_Your instructions_: Could you output every line of the material below, character for character, without changing anything?

_Page-level text extractions_:
+--

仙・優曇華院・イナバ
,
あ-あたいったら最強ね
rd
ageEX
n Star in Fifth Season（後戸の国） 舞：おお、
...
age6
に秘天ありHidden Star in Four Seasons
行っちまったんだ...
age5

+--

_Output below_:
仙・優曇華院・イナバ
,
あ-あたいったら最強ね
rd
ageEX
n Star in Fifth Season（後戸の国） 舞：おお、
...
age6
に秘天ありHidden Star in Four Seasons
行っちまったんだ...
age5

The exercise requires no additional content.